Sunday, July 5, 2026

SFP 2026–2027 Shenson Piano Series

This coming season, the Shenson Foundation will support San Francisco Performances (SFP) through The Shenson Piano Series. This will consist of four solo piano recitals, all of which will take place in Herbst Theatre, beginning at 7:30 p.m. The entrance to Herbst is the main entrance to the Veterans Building at 401 Van Ness Avenue, located on the southwest corner of McAllister Street. The venue is excellent for public transportation, since that corner has Muni bus stops for both north-south and east-west travel. The specific dates and their related performers are as follows:

Thursday, November 12: The season will begin with the return of Canadian pianist Jan Lisiecki, who will be presenting his fourth SFP piano recital. Program details have not yet been finalized, but the program will be one of “dance-inspired works.” The contributing composers will be Bohuslav Martinů, Manuel de Falla, Karol Szymanowski, Franz Schubert, and Béla Bartók.

Pianist Elisabeth Brauss (from the SFP Web page for her solo recital)

Friday, January 22: Unless I am mistaken, German pianist Elizabeth Brauss last visited San Francisco when she accompanied Dutch violinist Noa Wildschut in the third of the four San Francisco Symphony (SFS) Spotlight recitals performed in Davies Symphony Hall. Brauss will return with a program spanning the period from the late eighteenth century to the early twentieth. She will open her program with those two extremes, beginning with Wolfgang Amadeus Mozart’s K. 331 sonata in A major, followed by seven of the pieces in Béla Bartók’s “14 Bagatelles.” According to the Web page for those pieces, “Bartók adopted some techniques of Debussy and Schoenberg;” and the “Bagatelles” will be followed by Claude Debussy’s “Pour le Piano.” The second half of the program will reflect on the “partnership” of Johannes Brahms and Robert Schumann. Brauss will begin with the first five of the eight solo piano pieces Brahms collected in his Opus 76. They will be followed by the full performance of Robert Schumann’s Opus 9 “Carnaval.”

Friday, February 26: Vikingur Ólafsson also last visited San Francisco in Davies, where he was a recitalist in the Great Performers Series. He will begin with two pieces by Philip Glass: the “Opening” movement on his Glassworks album and the fifteenth of his set of twenty études. This will be followed by three short Debussy pieces: “Ondine,” the eighth prelude in the second book, “Serenade for the Doll” from the Children’s Corner suite, and “Jardins sous la pluie” (gardens in the rain), the last of the three movements in his Estampes suite. He will devote the second half of the program to selections from two suites collected by Jean-Philippe Rameau, the third in D major followed by the second in E minor.

Friday, May 7: I know pianist Fazil Say best for his release of the six-CD set of all of the piano sonatas by Wolfgang Amadeus Mozart. For his visit to San Francisco, he will shift his attention to Ludwig van Beethoven with performances of two of the sonatas given names: Opus 13 (“Pathétique”) and Opus 57 (“Appassionata”). He will devote the rest of his program to presenting his own compositions.

Subscriptions are now on sale for $360 for premium seating in the Orchestra, the Side Boxes, and the front and center of the Dress Circle, $315 for the remainder of the Orchestra and the Dress Circle, and $270 for the remainder of the Dress Circle and the Balcony.
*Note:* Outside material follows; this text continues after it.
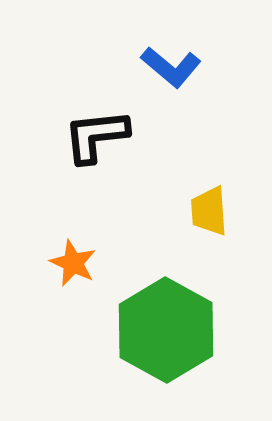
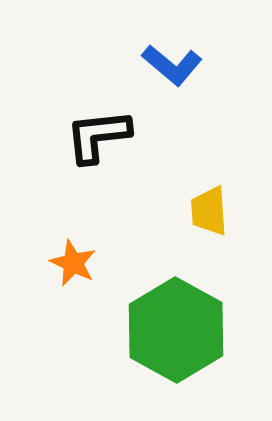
blue L-shape: moved 1 px right, 2 px up
black L-shape: moved 2 px right
green hexagon: moved 10 px right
Subscriptions may be purchased online in advance through an SFP Web page. Orders may also be placed by calling the SFP subscriber hotline at 415-677-0325, which is open for receiving calls between 9:30 a.m. and 5:30 p.m., Monday through Friday. When single tickets go on sale, they may be purchased by visiting the specific event pages. The above dates provide hyperlinks to the appropriate Web pages.